TikTok use has continued to grow apace despite a growing number of countries banning the app from government devices

TikTok use has continued to grow apace despite a growing number of countries banning the app from government devices. — © POOL/AFP Liam McBurney

A federal judge on Thursday temporarily blocked a ban on TikTok set to come into effect next year in Montana, saying the popular video sharing app was likely to win its pending legal challenge.

US District Court Judge Donald Molloy placed the injunction on the ban until the case, originally filed by TikTok in May, has been ruled on its merits.

Molloy deemed it likely TikTok and its users will win, since it appeared the Montana law not only violates free speech rights but runs counter to the fact that foreign policy matters are the exclusive domain of the federal government.

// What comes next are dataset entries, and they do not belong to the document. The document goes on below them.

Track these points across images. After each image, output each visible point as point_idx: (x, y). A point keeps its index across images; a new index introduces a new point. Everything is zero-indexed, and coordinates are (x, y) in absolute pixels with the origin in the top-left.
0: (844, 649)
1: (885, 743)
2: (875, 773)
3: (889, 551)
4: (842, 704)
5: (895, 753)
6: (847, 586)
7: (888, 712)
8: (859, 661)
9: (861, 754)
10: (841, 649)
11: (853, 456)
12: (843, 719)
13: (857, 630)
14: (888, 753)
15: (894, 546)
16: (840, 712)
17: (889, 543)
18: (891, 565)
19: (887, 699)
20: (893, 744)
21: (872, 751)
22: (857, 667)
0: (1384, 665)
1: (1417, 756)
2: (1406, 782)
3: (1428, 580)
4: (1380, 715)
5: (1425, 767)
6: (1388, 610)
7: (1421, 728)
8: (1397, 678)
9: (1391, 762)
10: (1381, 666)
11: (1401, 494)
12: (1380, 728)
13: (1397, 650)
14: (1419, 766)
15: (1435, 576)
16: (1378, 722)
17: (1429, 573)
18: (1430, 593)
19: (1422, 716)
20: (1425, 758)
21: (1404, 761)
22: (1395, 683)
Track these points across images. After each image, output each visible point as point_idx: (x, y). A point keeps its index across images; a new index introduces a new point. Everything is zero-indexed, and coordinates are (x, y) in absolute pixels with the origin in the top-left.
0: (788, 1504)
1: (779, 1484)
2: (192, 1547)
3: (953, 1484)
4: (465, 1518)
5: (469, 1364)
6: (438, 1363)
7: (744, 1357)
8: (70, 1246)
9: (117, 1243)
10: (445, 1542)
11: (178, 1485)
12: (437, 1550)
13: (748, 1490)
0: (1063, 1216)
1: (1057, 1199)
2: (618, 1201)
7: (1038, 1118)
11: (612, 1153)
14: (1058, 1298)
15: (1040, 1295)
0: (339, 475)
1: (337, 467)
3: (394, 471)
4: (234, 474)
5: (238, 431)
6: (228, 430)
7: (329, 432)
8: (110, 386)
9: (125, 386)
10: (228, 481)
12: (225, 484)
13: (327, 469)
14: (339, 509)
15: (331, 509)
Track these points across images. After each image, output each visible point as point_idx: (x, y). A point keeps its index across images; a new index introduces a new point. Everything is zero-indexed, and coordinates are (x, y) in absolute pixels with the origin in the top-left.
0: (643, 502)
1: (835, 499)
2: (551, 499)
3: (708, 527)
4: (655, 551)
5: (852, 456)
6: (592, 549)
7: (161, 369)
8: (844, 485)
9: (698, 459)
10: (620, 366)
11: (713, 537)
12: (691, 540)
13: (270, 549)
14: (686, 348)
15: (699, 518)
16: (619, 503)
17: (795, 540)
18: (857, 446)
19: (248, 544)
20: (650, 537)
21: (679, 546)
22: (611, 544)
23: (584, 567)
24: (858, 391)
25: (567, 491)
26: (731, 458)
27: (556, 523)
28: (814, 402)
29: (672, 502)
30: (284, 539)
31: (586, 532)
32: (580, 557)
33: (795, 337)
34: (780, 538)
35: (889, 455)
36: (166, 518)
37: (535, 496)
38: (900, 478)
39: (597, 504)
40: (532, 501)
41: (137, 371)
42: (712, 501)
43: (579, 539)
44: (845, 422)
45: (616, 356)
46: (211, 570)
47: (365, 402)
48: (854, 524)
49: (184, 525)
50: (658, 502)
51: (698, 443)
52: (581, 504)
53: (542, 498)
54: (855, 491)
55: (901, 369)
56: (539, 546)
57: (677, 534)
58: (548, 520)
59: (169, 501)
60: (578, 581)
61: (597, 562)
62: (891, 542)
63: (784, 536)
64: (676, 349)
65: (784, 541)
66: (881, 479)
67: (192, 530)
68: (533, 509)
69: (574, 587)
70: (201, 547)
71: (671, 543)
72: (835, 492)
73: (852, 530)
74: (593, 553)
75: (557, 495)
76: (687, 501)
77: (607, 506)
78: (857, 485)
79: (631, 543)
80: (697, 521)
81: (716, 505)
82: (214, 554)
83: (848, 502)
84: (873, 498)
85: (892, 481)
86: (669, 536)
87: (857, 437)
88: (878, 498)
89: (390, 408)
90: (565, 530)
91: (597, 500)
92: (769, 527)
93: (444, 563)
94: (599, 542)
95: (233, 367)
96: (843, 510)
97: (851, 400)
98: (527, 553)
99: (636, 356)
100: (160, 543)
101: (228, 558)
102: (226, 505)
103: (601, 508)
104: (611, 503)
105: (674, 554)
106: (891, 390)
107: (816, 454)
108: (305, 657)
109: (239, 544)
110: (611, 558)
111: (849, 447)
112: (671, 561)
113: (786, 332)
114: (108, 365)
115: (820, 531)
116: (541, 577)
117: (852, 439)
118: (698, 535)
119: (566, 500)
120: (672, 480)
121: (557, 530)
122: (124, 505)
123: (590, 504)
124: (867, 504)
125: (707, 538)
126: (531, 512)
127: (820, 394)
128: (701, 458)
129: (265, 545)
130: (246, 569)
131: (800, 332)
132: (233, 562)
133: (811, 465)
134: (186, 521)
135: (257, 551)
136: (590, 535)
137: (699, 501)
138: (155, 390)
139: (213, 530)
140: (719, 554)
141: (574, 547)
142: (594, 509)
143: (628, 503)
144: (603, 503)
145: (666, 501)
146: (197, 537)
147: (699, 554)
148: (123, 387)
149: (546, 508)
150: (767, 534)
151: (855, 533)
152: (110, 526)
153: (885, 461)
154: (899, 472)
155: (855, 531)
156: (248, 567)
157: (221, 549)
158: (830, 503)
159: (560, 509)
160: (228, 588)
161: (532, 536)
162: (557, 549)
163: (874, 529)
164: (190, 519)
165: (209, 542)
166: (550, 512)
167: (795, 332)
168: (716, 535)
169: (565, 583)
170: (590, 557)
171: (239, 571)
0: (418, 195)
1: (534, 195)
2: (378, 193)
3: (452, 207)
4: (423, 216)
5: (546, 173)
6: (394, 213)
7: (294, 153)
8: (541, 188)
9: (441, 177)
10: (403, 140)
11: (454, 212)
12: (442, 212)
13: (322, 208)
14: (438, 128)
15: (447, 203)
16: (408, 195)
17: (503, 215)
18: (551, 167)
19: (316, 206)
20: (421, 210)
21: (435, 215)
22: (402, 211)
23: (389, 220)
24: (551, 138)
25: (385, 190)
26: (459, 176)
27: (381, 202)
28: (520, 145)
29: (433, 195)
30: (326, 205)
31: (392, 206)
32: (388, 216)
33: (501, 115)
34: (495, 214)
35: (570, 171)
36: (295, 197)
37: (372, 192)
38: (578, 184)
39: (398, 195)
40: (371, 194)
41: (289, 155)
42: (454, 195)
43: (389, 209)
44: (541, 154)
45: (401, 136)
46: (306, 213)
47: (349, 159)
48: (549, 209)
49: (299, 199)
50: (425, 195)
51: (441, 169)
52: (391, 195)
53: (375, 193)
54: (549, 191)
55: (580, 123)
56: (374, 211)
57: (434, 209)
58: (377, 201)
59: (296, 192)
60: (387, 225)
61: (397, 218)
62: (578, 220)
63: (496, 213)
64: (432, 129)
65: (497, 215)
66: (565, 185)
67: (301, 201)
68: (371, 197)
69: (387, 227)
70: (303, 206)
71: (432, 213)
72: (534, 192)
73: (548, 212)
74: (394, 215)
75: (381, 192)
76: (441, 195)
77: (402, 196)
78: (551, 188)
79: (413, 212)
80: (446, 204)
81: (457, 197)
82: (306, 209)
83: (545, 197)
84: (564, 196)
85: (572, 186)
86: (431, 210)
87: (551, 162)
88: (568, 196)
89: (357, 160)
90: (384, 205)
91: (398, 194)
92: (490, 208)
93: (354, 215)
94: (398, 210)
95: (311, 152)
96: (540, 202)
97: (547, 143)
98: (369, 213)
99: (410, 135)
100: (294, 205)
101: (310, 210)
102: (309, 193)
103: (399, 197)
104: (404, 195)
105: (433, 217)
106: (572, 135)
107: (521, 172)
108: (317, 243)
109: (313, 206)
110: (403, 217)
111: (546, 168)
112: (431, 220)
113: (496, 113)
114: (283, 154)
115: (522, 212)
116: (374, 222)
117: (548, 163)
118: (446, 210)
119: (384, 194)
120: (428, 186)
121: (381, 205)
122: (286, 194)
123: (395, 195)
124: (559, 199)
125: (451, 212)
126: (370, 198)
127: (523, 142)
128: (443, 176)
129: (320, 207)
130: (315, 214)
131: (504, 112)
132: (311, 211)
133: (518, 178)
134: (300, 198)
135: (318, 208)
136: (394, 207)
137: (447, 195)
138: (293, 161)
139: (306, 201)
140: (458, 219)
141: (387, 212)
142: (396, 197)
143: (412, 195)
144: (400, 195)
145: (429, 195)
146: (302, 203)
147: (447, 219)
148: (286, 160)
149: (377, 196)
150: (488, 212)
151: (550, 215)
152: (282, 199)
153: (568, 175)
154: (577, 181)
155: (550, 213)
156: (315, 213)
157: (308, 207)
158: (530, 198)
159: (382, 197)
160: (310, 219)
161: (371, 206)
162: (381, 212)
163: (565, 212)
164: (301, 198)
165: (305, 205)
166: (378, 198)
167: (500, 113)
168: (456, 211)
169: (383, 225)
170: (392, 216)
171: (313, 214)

“The current record leaves little doubt that Montana’s legislature and attorney general were more interested in targeting China’s ostensible role in TikTok than they with protecting Montana consumers,” Molloy said in the ruling.

The app is owned by Chinese firm ByteDance and has been accused by a wide swathe of US politicians of being under Beijing’s tutelage, something the company furiously denies.

Montana’s law says the TikTok ban will become void if the app is acquired by a company incorporated in a country not designated by the United States as a foreign adversary.

TikTok had argued that the unprecedented ban violates constitutionally protected right to free speech.

The prohibition signed into law by Republican Governor Greg Gianforte is seen as a legal test for a national ban of the Chinese-owned platform, something lawmakers in Washington are increasingly calling for.

Montana’s ban would be the first to come into effect in the United States – Copyright AFP Kirill KUDRYAVTSEV

The ban would make it a violation each time “a user accesses TikTok, is offered the ability to access TikTok, or is offered the ability to download TikTok.”

Each violation is punishable by a $10,000 fine every day it takes place.

Under the law, Apple and Google will have to remove TikTok from their app stores.

State political leaders have “trampled on the free speech of hundreds of thousands of Montanans who use the app to express themselves, gather information, and run their small business in the name of anti-Chinese sentiment,” ACLU Montana policy director Keegan Medrano said after the bill was signed.

The law is yet another skirmish in duels between TikTok and many western governments, with the app already banned on government devices in the United States, Canada and several countries in Europe.